## Your goal
In the records below, find the line that contains "[845,232,898,245] $178.05 ->" and the line that contains "[176,29,288,43] 2025-02-10 ->", then retype exactly those two lines and every line between them.

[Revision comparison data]
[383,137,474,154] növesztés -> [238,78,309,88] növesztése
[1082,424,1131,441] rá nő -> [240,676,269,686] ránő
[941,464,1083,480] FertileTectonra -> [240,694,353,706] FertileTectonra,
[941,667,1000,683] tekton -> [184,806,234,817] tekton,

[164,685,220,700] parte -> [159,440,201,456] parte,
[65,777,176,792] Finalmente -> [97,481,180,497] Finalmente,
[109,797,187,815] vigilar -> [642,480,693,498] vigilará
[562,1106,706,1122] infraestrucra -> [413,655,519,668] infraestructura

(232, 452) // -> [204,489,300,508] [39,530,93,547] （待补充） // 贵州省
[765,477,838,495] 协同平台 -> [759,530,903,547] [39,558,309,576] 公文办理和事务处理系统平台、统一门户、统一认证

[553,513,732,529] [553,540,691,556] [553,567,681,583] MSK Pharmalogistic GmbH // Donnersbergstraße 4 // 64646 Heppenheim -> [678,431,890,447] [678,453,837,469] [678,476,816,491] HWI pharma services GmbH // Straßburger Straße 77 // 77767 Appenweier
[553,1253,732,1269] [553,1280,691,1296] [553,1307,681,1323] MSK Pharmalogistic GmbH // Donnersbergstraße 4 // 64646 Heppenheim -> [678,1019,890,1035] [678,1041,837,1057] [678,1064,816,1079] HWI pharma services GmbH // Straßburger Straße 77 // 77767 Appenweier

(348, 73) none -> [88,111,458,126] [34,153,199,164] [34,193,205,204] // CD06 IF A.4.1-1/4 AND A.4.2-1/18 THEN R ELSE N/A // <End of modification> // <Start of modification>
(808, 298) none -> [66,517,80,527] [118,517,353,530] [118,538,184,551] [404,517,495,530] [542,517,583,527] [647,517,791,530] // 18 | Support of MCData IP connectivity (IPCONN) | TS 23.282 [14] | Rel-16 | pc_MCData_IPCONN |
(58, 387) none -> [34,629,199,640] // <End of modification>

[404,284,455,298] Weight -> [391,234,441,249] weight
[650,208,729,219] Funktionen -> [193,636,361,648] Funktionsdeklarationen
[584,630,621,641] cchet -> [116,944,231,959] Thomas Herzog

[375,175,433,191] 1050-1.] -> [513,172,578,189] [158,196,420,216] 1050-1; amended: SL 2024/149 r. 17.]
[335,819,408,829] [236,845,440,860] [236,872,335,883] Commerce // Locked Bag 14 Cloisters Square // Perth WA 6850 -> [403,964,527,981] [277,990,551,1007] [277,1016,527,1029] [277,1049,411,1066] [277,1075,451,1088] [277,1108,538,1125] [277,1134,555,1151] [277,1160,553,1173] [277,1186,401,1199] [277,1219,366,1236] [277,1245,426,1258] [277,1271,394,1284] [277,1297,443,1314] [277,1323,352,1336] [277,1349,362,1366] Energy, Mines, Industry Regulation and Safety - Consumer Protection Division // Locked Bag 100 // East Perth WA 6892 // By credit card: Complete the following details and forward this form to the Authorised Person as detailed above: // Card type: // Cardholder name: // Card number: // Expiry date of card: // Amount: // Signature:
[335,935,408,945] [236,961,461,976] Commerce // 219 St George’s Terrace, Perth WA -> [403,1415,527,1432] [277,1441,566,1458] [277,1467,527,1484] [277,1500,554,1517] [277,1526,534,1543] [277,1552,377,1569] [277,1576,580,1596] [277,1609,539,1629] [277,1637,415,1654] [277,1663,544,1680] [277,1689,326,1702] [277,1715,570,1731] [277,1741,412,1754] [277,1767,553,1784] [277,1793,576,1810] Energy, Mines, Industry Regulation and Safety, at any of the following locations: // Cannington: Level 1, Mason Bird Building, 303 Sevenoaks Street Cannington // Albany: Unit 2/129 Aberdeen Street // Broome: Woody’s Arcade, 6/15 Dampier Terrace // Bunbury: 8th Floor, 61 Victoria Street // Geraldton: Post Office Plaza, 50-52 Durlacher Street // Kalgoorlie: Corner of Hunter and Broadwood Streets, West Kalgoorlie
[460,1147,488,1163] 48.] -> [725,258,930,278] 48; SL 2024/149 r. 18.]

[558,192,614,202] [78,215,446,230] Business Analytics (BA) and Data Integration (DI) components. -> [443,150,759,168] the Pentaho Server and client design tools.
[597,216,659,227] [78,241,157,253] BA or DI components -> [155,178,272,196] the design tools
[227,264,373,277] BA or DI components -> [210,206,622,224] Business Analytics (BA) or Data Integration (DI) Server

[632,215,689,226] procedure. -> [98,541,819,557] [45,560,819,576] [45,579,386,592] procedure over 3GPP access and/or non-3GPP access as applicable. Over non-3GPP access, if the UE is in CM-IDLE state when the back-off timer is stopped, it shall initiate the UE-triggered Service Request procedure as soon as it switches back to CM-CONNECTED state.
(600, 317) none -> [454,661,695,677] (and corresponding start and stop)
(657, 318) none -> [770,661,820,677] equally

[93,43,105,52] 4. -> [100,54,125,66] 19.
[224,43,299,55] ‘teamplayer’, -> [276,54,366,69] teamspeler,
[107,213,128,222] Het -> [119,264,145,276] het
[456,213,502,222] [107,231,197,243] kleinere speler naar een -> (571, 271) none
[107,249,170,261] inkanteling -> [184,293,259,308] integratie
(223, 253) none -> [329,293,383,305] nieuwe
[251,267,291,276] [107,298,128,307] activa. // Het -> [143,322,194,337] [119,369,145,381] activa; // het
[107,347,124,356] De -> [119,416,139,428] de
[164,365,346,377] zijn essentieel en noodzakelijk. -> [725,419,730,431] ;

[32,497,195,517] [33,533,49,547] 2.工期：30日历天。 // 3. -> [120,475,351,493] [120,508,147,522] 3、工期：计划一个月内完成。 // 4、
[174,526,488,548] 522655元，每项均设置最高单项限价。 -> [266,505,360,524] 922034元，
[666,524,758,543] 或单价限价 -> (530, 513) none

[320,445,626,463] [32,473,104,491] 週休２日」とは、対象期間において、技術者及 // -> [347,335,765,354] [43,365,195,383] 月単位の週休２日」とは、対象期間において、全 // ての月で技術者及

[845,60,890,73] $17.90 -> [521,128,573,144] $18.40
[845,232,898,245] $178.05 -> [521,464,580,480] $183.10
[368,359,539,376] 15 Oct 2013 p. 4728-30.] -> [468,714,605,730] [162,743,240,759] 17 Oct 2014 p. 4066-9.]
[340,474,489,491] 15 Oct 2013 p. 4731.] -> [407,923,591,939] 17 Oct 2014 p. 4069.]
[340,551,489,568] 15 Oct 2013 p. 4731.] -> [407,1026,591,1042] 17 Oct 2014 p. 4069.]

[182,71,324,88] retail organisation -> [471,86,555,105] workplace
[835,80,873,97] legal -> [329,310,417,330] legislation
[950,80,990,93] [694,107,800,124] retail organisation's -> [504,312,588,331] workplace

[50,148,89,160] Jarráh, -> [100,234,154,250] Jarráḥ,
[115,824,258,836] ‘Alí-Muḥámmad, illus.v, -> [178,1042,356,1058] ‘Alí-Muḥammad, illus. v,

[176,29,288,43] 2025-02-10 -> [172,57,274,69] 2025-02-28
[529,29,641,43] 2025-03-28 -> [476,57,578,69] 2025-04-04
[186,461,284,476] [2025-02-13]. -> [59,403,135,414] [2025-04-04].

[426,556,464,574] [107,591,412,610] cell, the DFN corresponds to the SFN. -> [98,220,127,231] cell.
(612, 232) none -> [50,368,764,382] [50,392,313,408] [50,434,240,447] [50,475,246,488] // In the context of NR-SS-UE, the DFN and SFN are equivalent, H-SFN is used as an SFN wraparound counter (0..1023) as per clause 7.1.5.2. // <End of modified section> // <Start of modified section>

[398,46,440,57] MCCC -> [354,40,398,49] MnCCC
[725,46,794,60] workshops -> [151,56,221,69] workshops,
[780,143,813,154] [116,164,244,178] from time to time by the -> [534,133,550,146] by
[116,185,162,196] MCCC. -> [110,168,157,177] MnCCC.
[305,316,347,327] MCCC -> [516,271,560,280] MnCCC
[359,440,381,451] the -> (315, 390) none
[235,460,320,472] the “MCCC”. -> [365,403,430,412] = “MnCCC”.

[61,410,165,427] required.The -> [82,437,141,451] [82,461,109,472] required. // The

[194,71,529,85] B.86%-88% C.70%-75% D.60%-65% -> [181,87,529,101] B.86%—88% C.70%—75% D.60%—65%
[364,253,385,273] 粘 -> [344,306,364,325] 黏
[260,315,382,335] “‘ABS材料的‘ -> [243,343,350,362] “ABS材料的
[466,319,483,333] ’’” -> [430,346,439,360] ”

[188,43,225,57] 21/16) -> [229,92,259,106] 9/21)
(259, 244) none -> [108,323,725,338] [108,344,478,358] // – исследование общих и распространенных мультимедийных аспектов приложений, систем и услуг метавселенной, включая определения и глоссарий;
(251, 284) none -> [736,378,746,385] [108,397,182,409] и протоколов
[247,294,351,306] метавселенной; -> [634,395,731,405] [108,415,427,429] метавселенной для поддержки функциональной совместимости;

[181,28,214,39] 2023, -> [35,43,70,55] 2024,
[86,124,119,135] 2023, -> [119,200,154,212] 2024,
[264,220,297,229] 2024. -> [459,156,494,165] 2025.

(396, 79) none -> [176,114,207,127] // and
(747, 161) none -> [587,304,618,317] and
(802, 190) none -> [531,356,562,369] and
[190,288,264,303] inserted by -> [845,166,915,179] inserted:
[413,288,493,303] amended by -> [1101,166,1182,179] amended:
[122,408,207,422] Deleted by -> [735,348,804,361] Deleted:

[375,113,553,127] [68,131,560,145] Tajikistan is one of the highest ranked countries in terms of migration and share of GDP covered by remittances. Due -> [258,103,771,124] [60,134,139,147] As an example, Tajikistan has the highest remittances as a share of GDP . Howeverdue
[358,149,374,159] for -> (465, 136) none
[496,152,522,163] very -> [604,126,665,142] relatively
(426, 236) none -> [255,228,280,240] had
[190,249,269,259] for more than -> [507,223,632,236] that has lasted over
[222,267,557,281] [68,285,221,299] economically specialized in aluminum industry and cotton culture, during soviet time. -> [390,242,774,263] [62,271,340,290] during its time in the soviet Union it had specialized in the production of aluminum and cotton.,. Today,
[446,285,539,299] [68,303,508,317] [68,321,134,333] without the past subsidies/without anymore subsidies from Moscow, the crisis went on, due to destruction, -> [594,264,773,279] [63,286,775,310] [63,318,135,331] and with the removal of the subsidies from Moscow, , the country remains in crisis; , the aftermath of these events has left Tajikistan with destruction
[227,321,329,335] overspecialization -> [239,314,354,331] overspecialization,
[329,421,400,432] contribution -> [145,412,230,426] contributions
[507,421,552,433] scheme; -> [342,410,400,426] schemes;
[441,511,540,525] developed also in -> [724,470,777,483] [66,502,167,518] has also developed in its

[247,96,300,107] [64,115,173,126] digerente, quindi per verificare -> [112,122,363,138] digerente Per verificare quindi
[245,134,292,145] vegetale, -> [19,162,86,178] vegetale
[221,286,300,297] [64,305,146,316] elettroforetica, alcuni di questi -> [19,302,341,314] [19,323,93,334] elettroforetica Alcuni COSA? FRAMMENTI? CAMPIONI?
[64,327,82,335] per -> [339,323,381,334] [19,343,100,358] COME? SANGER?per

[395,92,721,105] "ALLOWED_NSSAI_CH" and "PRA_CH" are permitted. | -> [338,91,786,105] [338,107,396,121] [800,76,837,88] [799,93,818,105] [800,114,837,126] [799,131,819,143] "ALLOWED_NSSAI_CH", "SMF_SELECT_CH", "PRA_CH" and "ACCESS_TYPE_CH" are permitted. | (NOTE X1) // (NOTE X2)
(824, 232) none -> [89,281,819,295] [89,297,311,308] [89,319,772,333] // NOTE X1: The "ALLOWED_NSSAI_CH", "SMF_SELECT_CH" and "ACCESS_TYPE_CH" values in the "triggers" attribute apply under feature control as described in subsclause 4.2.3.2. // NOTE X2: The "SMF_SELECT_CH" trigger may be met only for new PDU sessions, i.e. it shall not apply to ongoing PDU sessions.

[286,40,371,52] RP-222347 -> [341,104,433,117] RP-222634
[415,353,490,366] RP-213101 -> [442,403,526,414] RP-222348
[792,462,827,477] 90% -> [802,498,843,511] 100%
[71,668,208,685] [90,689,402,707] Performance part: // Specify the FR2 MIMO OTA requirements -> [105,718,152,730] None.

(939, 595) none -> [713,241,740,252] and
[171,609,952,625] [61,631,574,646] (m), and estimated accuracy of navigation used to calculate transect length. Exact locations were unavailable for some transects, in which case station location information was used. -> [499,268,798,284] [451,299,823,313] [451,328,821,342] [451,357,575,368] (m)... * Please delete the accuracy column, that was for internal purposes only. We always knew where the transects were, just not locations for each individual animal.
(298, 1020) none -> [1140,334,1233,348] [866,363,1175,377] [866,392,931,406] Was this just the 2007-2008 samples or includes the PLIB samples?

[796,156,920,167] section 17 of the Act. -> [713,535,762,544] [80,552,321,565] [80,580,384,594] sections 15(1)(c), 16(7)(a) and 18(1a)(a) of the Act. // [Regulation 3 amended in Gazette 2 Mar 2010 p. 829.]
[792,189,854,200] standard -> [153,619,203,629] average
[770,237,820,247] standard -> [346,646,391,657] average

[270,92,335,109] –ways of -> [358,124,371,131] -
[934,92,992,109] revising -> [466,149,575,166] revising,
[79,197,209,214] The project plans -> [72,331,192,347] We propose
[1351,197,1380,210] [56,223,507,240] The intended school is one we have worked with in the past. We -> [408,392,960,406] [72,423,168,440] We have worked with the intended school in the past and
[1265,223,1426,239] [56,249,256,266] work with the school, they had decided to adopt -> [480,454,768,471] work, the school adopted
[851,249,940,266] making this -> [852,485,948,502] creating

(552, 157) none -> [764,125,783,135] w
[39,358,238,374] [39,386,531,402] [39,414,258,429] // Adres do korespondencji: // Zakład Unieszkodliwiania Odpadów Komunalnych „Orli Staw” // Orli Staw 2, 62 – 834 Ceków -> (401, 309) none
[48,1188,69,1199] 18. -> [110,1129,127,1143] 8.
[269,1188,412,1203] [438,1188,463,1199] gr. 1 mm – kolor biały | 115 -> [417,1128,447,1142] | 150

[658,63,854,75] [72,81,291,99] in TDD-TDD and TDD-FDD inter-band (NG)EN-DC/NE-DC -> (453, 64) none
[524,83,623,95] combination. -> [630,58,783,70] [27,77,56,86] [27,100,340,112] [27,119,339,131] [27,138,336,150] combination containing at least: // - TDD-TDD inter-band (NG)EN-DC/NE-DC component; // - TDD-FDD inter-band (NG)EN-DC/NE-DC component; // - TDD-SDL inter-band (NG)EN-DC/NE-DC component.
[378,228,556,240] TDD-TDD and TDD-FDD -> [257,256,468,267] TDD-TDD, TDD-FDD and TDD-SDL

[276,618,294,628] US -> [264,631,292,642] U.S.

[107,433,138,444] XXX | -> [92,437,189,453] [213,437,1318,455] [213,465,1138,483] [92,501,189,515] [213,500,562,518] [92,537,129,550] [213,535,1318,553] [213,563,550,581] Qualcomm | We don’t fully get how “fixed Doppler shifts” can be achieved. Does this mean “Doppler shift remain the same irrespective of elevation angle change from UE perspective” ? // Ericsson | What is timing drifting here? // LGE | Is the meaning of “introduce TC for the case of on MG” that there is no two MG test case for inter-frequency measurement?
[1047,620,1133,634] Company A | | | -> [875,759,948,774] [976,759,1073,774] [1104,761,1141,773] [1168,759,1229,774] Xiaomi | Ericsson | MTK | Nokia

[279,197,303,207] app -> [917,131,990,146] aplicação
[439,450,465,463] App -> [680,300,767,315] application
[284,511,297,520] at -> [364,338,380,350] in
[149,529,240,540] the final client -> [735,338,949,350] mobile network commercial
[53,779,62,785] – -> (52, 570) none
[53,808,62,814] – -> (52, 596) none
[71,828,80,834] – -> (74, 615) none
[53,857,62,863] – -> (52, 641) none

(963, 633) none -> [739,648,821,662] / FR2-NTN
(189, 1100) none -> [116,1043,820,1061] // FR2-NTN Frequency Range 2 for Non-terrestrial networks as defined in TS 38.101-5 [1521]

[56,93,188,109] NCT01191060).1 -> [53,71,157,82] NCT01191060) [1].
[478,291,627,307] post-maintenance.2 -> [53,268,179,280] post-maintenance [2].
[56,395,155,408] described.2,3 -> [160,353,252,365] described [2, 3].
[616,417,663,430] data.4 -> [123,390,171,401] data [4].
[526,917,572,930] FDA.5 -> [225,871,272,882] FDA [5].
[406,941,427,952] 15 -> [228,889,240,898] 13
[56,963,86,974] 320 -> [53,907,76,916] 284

## Your solution
[845,232,898,245] $178.05 -> [521,464,580,480] $183.10
[368,359,539,376] 15 Oct 2013 p. 4728-30.] -> [468,714,605,730] [162,743,240,759] 17 Oct 2014 p. 4066-9.]
[340,474,489,491] 15 Oct 2013 p. 4731.] -> [407,923,591,939] 17 Oct 2014 p. 4069.]
[340,551,489,568] 15 Oct 2013 p. 4731.] -> [407,1026,591,1042] 17 Oct 2014 p. 4069.]

[182,71,324,88] retail organisation -> [471,86,555,105] workplace
[835,80,873,97] legal -> [329,310,417,330] legislation
[950,80,990,93] [694,107,800,124] retail organisation's -> [504,312,588,331] workplace

[50,148,89,160] Jarráh, -> [100,234,154,250] Jarráḥ,
[115,824,258,836] ‘Alí-Muḥámmad, illus.v, -> [178,1042,356,1058] ‘Alí-Muḥammad, illus. v,

[176,29,288,43] 2025-02-10 -> [172,57,274,69] 2025-02-28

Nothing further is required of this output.